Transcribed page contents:
<<<<

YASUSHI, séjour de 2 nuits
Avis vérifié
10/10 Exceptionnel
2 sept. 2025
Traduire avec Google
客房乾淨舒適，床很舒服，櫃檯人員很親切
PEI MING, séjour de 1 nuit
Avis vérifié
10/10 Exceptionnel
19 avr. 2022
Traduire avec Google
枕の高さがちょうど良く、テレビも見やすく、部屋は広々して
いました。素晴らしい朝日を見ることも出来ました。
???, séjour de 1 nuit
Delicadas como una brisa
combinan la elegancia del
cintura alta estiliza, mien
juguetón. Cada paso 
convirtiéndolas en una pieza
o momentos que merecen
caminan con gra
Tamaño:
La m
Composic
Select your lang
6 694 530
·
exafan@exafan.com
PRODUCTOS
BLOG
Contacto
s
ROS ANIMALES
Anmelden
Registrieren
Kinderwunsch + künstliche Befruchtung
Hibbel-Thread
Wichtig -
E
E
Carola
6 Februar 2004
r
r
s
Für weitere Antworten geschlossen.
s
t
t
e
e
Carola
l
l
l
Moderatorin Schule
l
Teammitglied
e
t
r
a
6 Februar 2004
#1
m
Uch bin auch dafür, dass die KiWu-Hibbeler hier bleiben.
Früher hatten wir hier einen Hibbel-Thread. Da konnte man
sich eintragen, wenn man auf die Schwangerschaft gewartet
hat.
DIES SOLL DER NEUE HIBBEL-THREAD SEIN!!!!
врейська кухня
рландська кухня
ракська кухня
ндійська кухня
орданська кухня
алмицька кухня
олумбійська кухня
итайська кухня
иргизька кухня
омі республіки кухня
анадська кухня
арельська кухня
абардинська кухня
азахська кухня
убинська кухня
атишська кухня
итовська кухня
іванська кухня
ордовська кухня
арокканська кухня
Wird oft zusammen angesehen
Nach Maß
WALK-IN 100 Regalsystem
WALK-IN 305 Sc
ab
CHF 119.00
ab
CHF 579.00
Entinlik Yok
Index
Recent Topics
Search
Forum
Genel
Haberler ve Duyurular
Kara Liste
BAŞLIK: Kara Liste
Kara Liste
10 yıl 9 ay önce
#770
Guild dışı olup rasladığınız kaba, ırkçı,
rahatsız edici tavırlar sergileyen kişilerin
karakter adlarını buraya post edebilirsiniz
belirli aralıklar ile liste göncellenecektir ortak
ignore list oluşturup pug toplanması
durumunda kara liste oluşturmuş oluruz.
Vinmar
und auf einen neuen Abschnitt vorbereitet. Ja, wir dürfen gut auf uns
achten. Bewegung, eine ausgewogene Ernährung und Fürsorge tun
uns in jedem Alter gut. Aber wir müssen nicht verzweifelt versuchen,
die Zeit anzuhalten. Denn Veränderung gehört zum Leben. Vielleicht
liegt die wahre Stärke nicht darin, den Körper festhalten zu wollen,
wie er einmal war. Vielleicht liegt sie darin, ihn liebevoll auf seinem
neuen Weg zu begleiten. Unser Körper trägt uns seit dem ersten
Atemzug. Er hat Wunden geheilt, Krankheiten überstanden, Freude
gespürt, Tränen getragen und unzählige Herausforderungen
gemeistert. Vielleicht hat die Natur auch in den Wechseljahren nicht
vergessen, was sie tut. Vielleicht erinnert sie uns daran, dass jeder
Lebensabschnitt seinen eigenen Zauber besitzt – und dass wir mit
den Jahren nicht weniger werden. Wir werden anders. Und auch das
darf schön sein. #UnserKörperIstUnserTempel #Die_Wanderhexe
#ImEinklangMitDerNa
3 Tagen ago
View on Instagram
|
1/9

>>>>

- WRITTEN TASK -
Print, without alteration, only the lines above between the one holding "19 avr. 2022" and the one holding "sich eintragen, wenn", inclusive.

- EXERCISE SOLUTION -
19 avr. 2022
Traduire avec Google
枕の高さがちょうど良く、テレビも見やすく、部屋は広々して
いました。素晴らしい朝日を見ることも出来ました。
???, séjour de 1 nuit
Delicadas como una brisa
combinan la elegancia del
cintura alta estiliza, mien
juguetón. Cada paso 
convirtiéndolas en una pieza
o momentos que merecen
caminan con gra
Tamaño:
La m
Composic
Select your lang
6 694 530
·
exafan@exafan.com
PRODUCTOS
BLOG
Contacto
s
ROS ANIMALES
Anmelden
Registrieren
Kinderwunsch + künstliche Befruchtung
Hibbel-Thread
Wichtig -
E
E
Carola
6 Februar 2004
r
r
s
Für weitere Antworten geschlossen.
s
t
t
e
e
Carola
l
l
l
Moderatorin Schule
l
Teammitglied
e
t
r
a
6 Februar 2004
#1
m
Uch bin auch dafür, dass die KiWu-Hibbeler hier bleiben.
Früher hatten wir hier einen Hibbel-Thread. Da konnte man
sich eintragen, wenn man auf die Schwangerschaft gewartet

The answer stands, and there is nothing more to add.